Collected data:
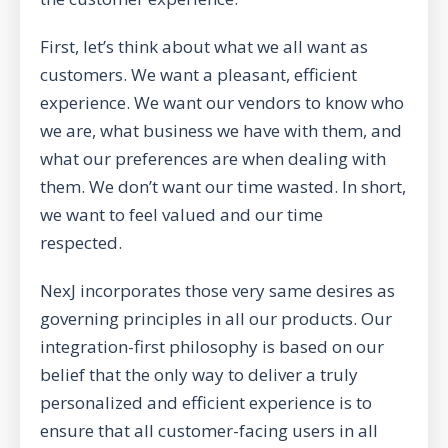
First, let’s think about what we all want as
customers. We want a pleasant, efficient
experience. We want our vendors to know who
we are, what business we have with them, and
what our preferences are when dealing with
them. We don’t want our time wasted. In short,
we want to feel valued and our time
respected.
NexJ incorporates those very same desires as
governing principles in all our products. Our
integration-first philosophy is based on our
belief that the only way to deliver a truly
personalized and efficient experience is to
ensure that all customer-facing users in all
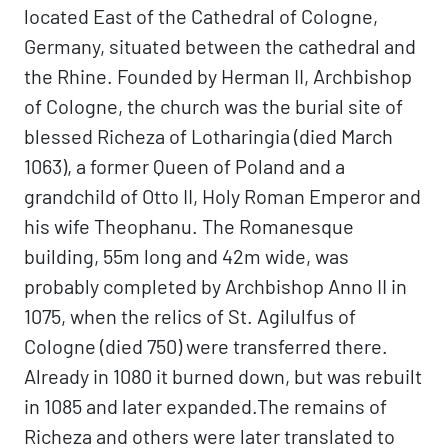
located East of the Cathedral of Cologne,
Germany, situated between the cathedral and
the Rhine. Founded by Herman II, Archbishop
of Cologne, the church was the burial site of
blessed Richeza of Lotharingia (died March
1063), a former Queen of Poland and a
grandchild of Otto II, Holy Roman Emperor and
his wife Theophanu. The Romanesque
building, 55m long and 42m wide, was
probably completed by Archbishop Anno II in
1075, when the relics of St. Agilulfus of
Cologne (died 750) were transferred there.
Already in 1080 it burned down, but was rebuilt
in 1085 and later expanded.The remains of
Richeza and others were later translated to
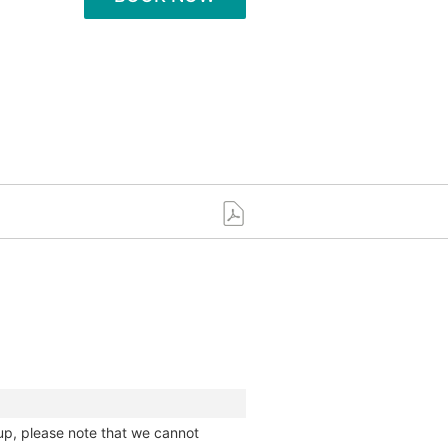
up, please note that we cannot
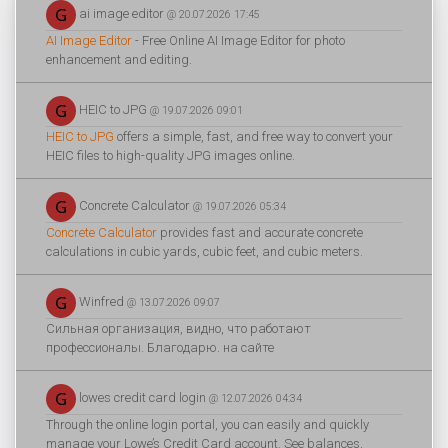
ai image editor
@ 20.07.2026 17:45
AI Image Editor
- Free Online AI Image Editor for photo
enhancement and editing.
HEIC to JPG
@ 19.07.2026 09:01
HEIC to JPG
offers a simple, fast, and free way to convert your
HEIC files to high-quality JPG images online.
Concrete Calculator
@ 19.07.2026 05:34
Concrete Calculator
provides fast and accurate concrete
calculations in cubic yards, cubic feet, and cubic meters.
Winfred
@ 13.07.2026 09:07
Сильная организация, видно, что работают
профессионалы. Благодарю. на сайте
lowes credit card login
@ 12.07.2026 04:34
Through the online login portal, you can easily and quickly
manage your Lowe’s Credit Card account. See balances,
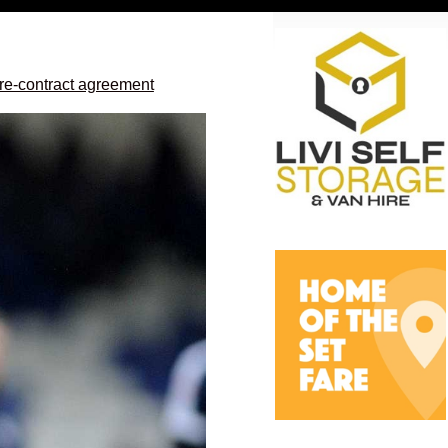
re-contract agreement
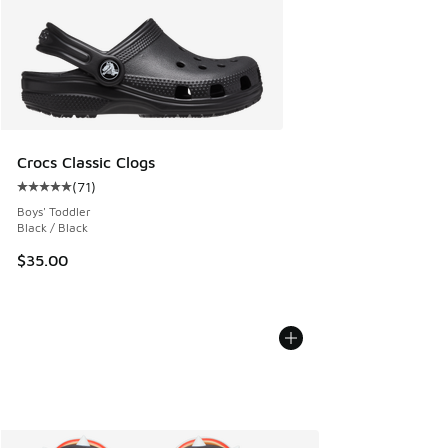
Crocs Classic Clogs
(
71
)
Average customer rating - [5 out of 5 stars], 71 reviews
Boys' Toddler
Black / Black
$35.00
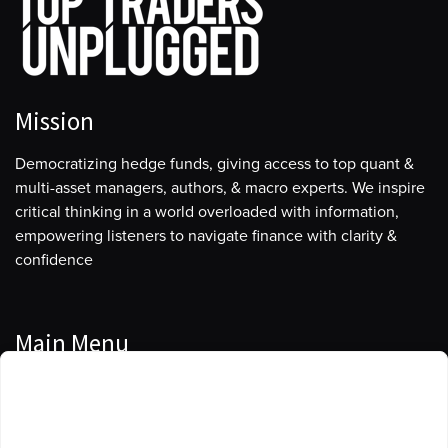
Mission
Democratizing hedge funds, giving access to top quant &
multi-asset managers, authors, & macro experts. We inspire
critical thinking in a world overloaded with information,
empowering listeners to navigate finance with clarity &
confidence
Main Menu
Manage Cookie Consent
Podcasts
To provide the best experiences, we use technologies like cookies to store
Guests
and/or access device information. Consenting to these technologies will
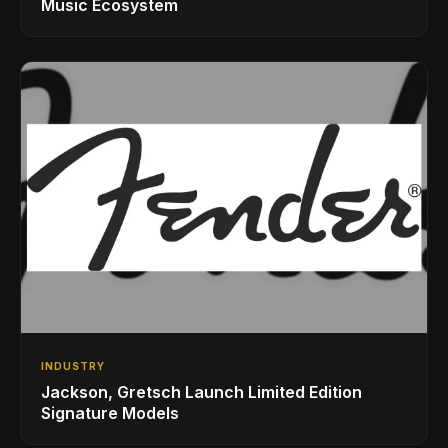
Music Ecosystem
INDUSTRY
Jackson, Gretsch Launch Limited Edition
Signature Models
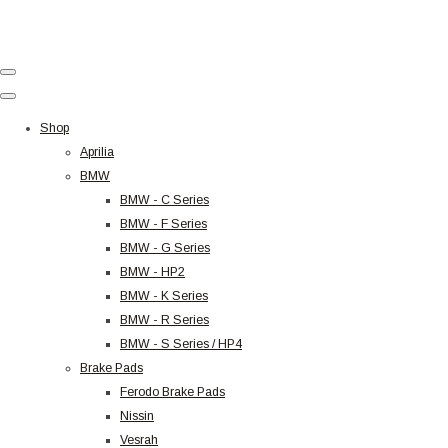
Shop
Aprilia
BMW
BMW - C Series
BMW - F Series
BMW - G Series
BMW - HP2
BMW - K Series
BMW - R Series
BMW - S Series / HP4
Brake Pads
Ferodo Brake Pads
Nissin
Vesrah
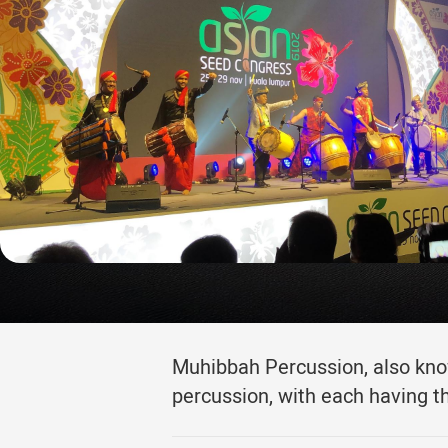
Muhibbah Percussion, also know
percussion, with each having t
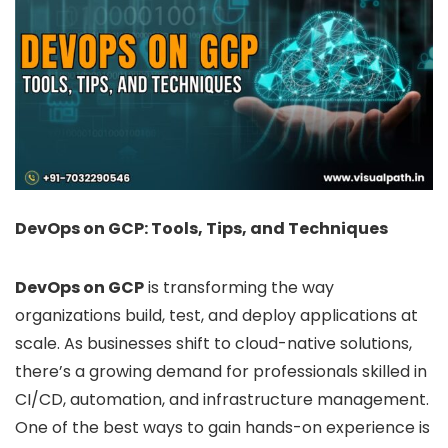
DevOps on GCP: Tools, Tips, and Techniques
DevOps on GCP
is transforming the way
organizations build, test, and deploy applications at
scale. As businesses shift to cloud-native solutions,
there’s a growing demand for professionals skilled in
CI/CD, automation, and infrastructure management.
One of the best ways to gain hands-on experience is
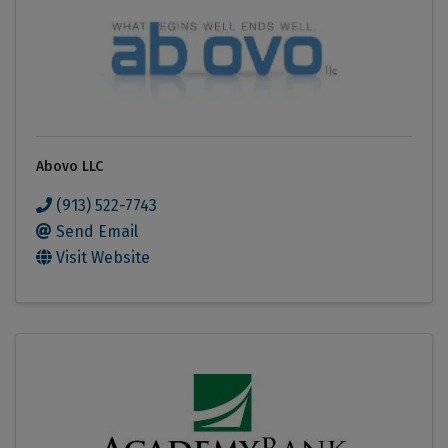
Abovo LLC
(913) 522-7743
Send Email
Visit Website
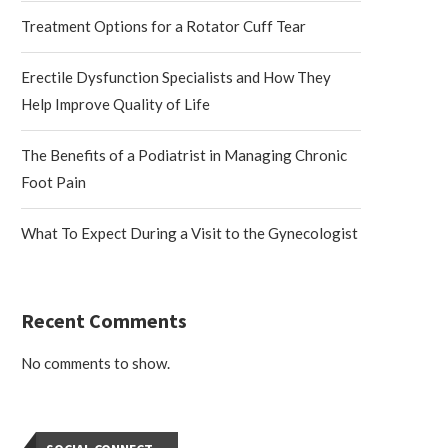
Treatment Options for a Rotator Cuff Tear
Erectile Dysfunction Specialists and How They
Help Improve Quality of Life
The Benefits of a Podiatrist in Managing Chronic
Foot Pain
What To Expect During a Visit to the Gynecologist
Recent Comments
No comments to show.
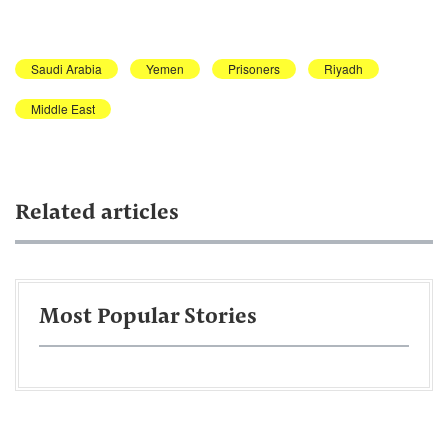
Saudi Arabia
Yemen
Prisoners
Riyadh
Middle East
Related articles
Most Popular Stories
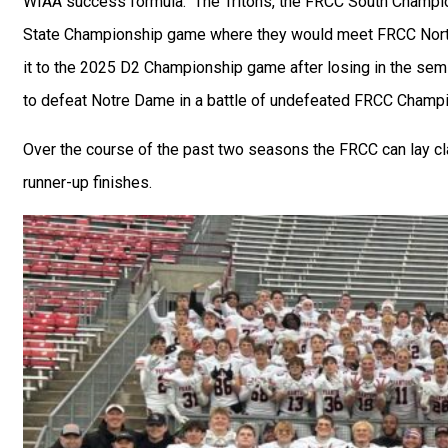
WIAA success formula. The Tritons, the FRCC South Champio
State Championship game where they would meet FRCC No
it to the 2025 D2 Championship game after losing in the sem
to defeat Notre Dame in a battle of undefeated FRCC Champ
Over the course of the past two seasons the FRCC can lay 
runner-up finishes.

■ **Instructions to follow**
Copy only this from above: the line containing "up, please note that we cannot", the line containing "provides fast and accurate concrete", and all lines between, printed exactly. Leave out the pictures.

■ **Task output**
up, please note that we cannot
ai image editor
@ 20.07.2026 17:45
AI Image Editor
- Free Online AI Image Editor for photo
enhancement and editing.
HEIC to JPG
@ 19.07.2026 09:01
HEIC to JPG
offers a simple, fast, and free way to convert your
HEIC files to high-quality JPG images online.
Concrete Calculator
@ 19.07.2026 05:34
Concrete Calculator
provides fast and accurate concrete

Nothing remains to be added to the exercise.